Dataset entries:
____________________

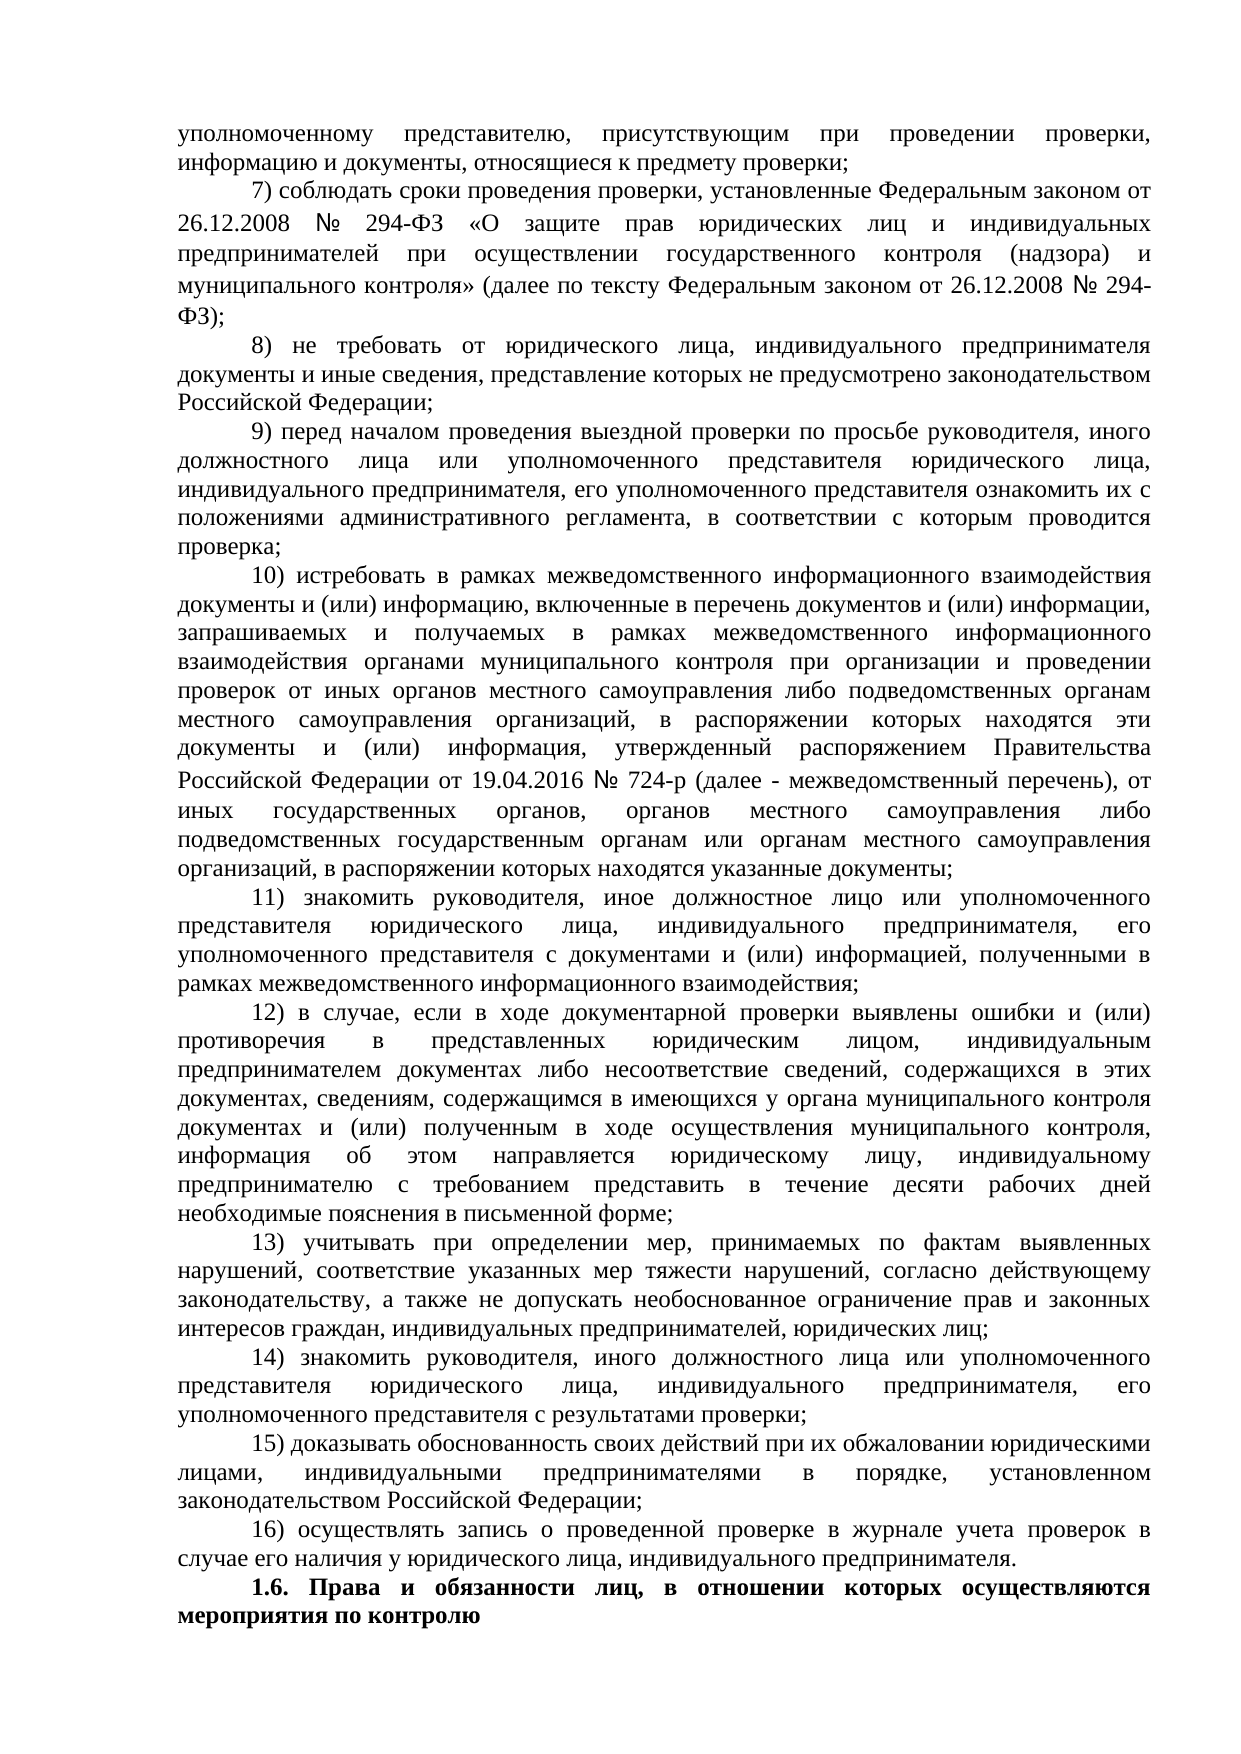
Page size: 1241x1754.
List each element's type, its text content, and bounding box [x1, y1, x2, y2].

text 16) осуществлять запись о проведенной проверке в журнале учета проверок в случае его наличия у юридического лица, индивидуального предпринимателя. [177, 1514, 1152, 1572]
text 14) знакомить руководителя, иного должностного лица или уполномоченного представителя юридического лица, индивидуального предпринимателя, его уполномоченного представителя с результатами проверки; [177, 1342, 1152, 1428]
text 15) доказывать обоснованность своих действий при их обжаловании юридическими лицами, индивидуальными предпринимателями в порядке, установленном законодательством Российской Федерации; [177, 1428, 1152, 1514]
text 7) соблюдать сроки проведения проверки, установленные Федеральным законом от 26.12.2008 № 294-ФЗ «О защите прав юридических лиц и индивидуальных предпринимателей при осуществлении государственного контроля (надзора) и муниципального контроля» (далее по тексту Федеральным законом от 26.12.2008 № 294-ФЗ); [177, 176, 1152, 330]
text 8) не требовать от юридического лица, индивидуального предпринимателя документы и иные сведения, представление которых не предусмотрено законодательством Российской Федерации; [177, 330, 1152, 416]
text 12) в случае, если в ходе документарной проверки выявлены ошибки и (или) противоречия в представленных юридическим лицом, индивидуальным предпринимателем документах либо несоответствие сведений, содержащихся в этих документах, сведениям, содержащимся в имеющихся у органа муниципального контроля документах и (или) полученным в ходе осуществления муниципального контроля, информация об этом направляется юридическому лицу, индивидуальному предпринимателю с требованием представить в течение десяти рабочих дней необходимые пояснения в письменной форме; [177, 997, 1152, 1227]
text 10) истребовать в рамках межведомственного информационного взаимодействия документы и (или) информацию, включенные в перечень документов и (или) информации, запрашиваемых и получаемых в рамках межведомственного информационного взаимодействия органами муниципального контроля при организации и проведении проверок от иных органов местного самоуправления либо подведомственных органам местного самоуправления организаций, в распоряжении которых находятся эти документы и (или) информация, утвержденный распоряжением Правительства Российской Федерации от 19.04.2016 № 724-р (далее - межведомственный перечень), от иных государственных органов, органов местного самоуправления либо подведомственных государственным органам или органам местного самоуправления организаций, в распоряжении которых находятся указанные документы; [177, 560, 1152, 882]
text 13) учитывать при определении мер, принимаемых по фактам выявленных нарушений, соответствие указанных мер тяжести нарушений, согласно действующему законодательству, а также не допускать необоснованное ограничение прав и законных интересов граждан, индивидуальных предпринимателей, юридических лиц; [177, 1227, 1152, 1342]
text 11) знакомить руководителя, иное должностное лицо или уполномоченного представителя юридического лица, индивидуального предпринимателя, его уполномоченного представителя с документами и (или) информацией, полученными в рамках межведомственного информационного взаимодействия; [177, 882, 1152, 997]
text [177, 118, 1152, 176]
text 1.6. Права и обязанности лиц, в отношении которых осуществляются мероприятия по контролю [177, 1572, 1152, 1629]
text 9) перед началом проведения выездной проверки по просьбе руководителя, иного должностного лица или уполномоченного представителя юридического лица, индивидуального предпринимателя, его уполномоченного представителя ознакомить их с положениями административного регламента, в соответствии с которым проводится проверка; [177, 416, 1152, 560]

____________________

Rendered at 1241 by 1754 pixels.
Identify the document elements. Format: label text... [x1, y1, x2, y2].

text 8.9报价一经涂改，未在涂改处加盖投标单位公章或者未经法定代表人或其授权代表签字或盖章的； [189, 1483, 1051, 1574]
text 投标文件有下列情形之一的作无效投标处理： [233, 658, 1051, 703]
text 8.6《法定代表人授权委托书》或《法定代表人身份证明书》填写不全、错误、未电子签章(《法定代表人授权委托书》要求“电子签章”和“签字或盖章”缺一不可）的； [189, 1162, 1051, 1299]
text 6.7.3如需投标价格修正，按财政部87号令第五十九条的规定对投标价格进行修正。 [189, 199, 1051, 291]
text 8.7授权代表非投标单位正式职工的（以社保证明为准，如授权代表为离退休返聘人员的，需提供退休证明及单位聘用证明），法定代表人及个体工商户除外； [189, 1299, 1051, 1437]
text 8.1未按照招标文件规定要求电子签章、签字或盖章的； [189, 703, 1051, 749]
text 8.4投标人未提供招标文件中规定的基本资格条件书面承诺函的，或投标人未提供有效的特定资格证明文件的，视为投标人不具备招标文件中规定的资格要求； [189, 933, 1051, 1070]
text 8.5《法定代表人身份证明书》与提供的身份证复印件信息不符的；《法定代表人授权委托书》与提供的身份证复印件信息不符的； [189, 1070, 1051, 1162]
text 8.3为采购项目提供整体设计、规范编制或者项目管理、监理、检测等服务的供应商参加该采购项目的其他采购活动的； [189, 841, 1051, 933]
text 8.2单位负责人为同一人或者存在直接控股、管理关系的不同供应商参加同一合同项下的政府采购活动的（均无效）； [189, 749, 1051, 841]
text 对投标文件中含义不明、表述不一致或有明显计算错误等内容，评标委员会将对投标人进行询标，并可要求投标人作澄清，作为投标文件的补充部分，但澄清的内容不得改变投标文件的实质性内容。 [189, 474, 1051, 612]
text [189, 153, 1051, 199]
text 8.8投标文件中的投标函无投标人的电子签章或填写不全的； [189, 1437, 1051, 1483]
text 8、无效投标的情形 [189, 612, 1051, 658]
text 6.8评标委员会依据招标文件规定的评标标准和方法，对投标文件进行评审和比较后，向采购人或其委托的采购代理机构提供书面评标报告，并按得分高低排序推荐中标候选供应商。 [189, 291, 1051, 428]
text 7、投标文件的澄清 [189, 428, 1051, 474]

____________________

- Exercise instructions:
Your answer must be a single number: the count of lines above that contain the string "документы".

- Answer section:
2